Lidia Panico et Anne Solaz
Lidia Panico, chercheure associée, et Anne Solaz, directrice de recherche à l’Ined, ont répondu à nos questions sur l’impact du mode de garde sur le développement des enfants.
Quels sont les enjeux de la petite enfance en termes de développement ?
La petite enfance est une étape cruciale du développement du cerveau qui façonne le bien-être cognitif, physique, social et émotionnel tout au long de la vie. En outre, des soins de qualité dès la petite enfance peuvent avoir des effets directs et indirects sur le développement de l’enfant. L’étude longitudinale française pour l’enfance (Elfe), qui suit près de 18 000 enfants de la naissance à l’âge adulte, permet de mieux comprendre comment l’environnement, l’entourage familial, les conditions de vie, ou encore les modes d’accueil peuvent influencer le développement, la santé et la socialisation de l’enfant. Cette enquête a mis en évidence de fortes disparités socio-économiques dès les premières années de vie, bien visibles en terme par exemple de développement du langage. Alors qu’en moyenne, aux alentours de l’âge de 2 ans, les enfants connaissent 74 mots parmi une liste de 100 mots proposés, ceux dont la mère a un niveau de diplôme inférieur au BEPC en connaissent 4 de moins tandis que
ceux dont la mère a un diplôme Bac+2 ou plus en connaissent 6 de plus.
Y a-t –il des différences selon le mode d’accueil ?
En France, les crèches sont très appréciées par les familles en raison de la qualification du personnel, des conditions d’accueil et de l’idée selon laquelle elles préparent bien à l’école maternelle - près d’un enfant de moins de trois ans sur cinq est accueilli en crèche. Bien que la majorité des parents aient une préférence pour ce mode d’accueil, il n’arrive qu’en second en termes de recours, après les assistantes maternelles, en raison du manque de places. L’analyse des données issues de l’enquête Elfe par des méthodes économétriques met en évidence que le fait d’être accueilli à un an en crèche améliore l’acquisition du langage mesuré un an plus tard. Les effets sont de moindre ampleur pour les autres domaines. Les enfants qui fréquentent une crèche montrent des capacités motrices
légèrement supérieures à ceux qui bénéficient d’autres formes d’accueil. Toutefois, s’agissant du comportement, les enfants accueillis en crèche présenteraient en moyenne un peu plus de difficultés par rapport aux enfants bénéficiant d’autres modes d’accueil.

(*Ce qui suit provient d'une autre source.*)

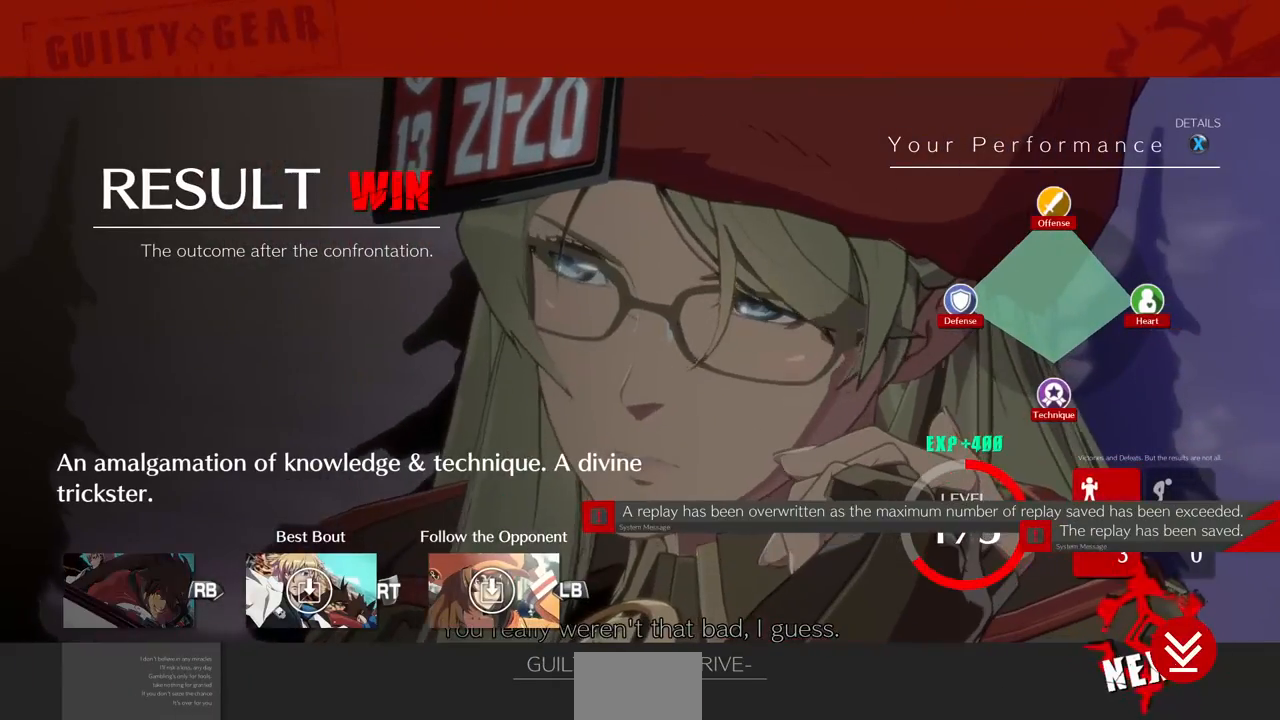
{"buttons": [], "events": [[80, "CROSS", "down"], [240, "CROSS", "up"], [320, "CROSS", "down"], [480, "CROSS", "up"]]}
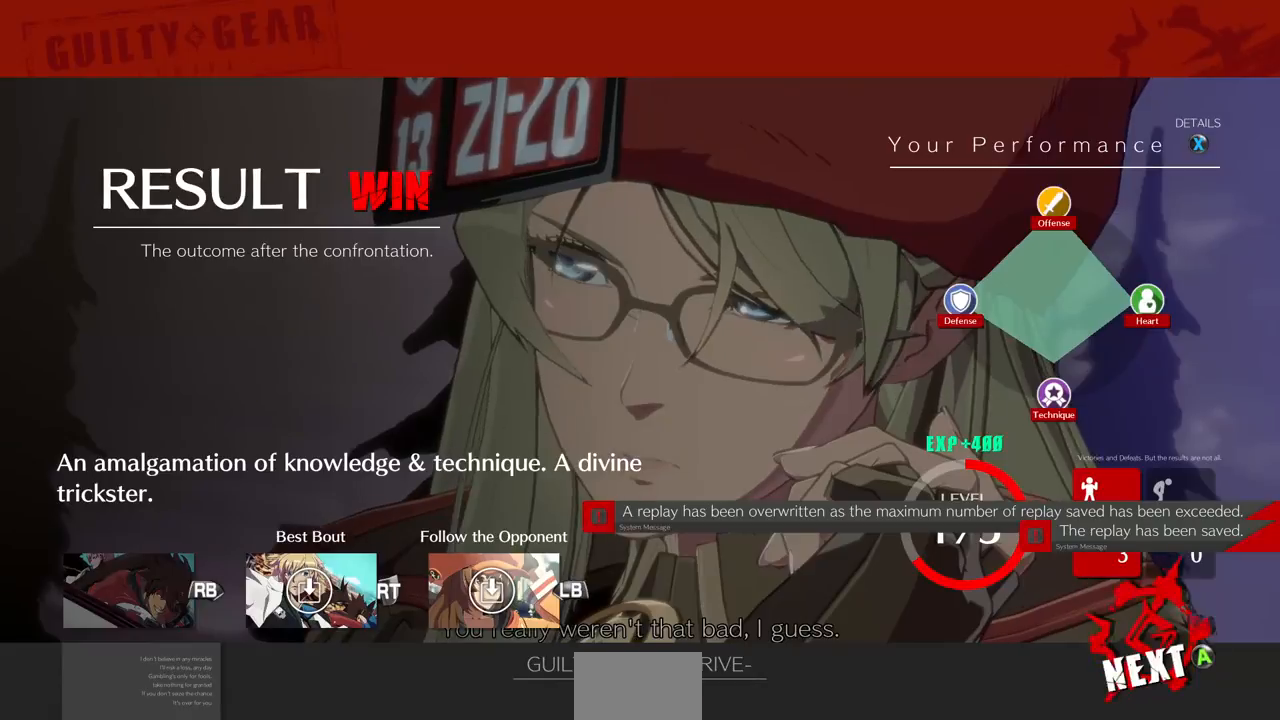
{"buttons": ["CROSS"], "events": [[80, "CROSS", "down"]]}
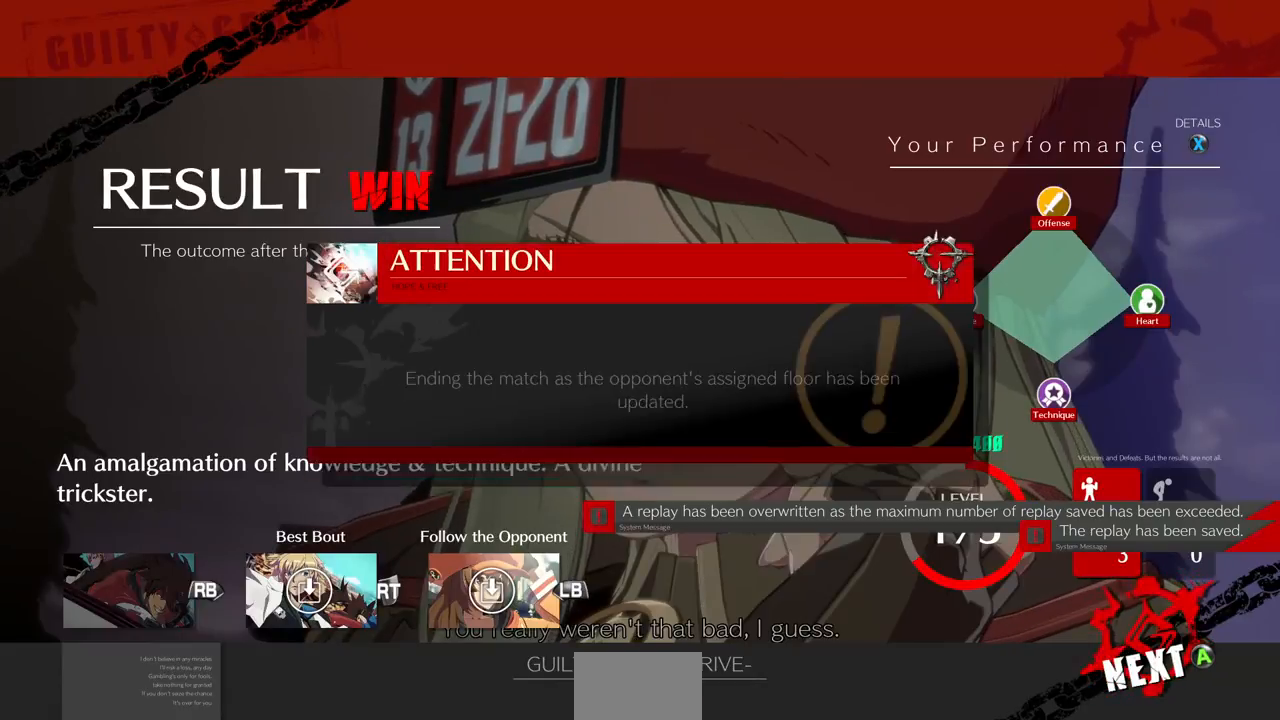
{"buttons": ["CROSS"], "events": []}
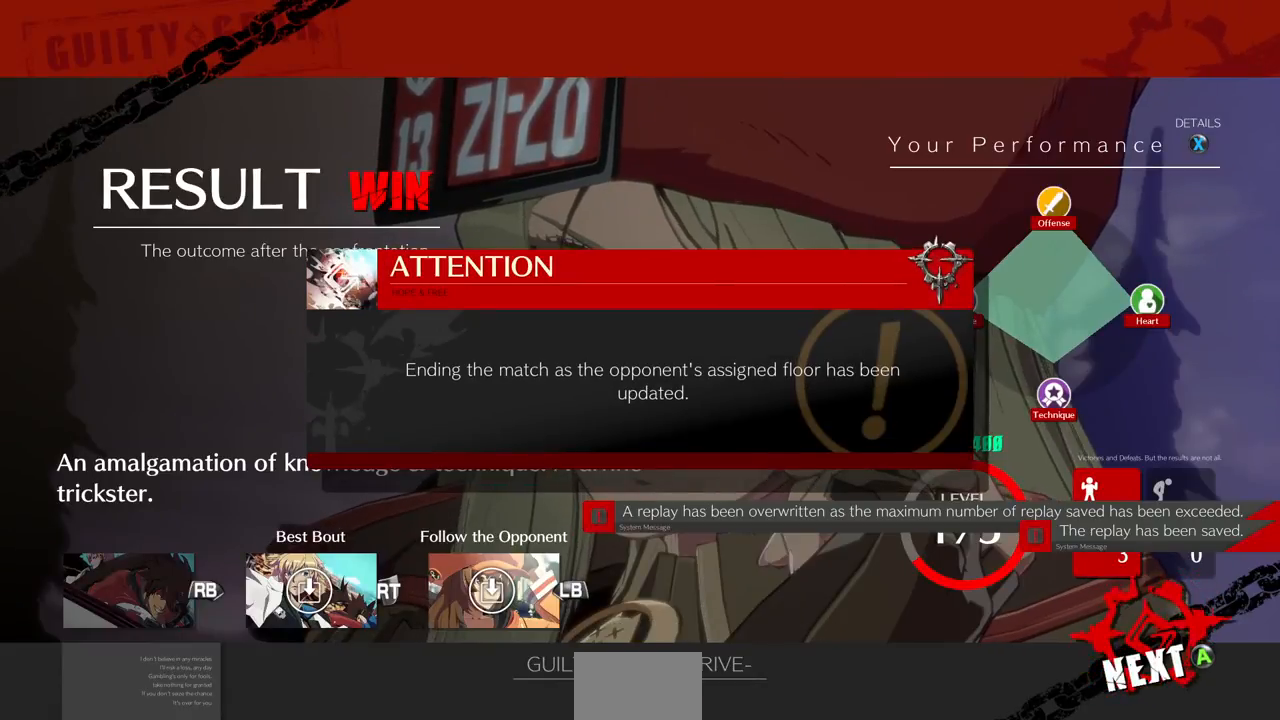
{"buttons": [], "events": [[280, "CROSS", "up"]]}
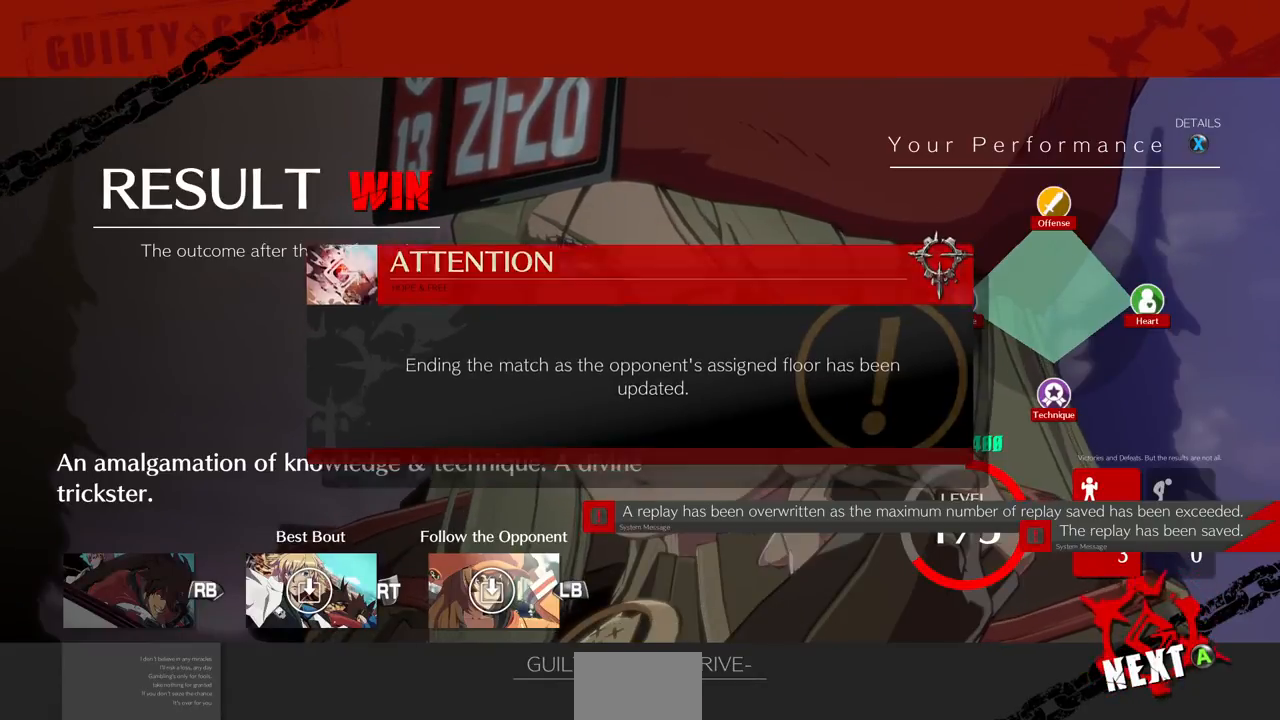
{"buttons": [], "events": [[280, "CROSS", "down"], [400, "CROSS", "up"]]}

Dans l’ensemble, les résultats suggèrent que la fréquentation de la crèche est plus bénéfique aux enfants défavorisés qu’à leurs homologues plus favorisés. Dans la mesure où les enfants défavorisés fréquentent moins les crèches que les autres enfants, faciliter leur accès en crèche pourrait donc réduire les disparités socio-économiques précoces dans le développement, en particulier dans le domaine du langage, et, à plus long terme, les inégalités scolaires, salariales et de bien-être
Source : Lawrence M. Berger, Lidia Panico et Anne Solaz, 2021, "The Impact of Center-Based Childcare Attendance on Early Child Development: Evidence From the French Elfe Cohort", Demography.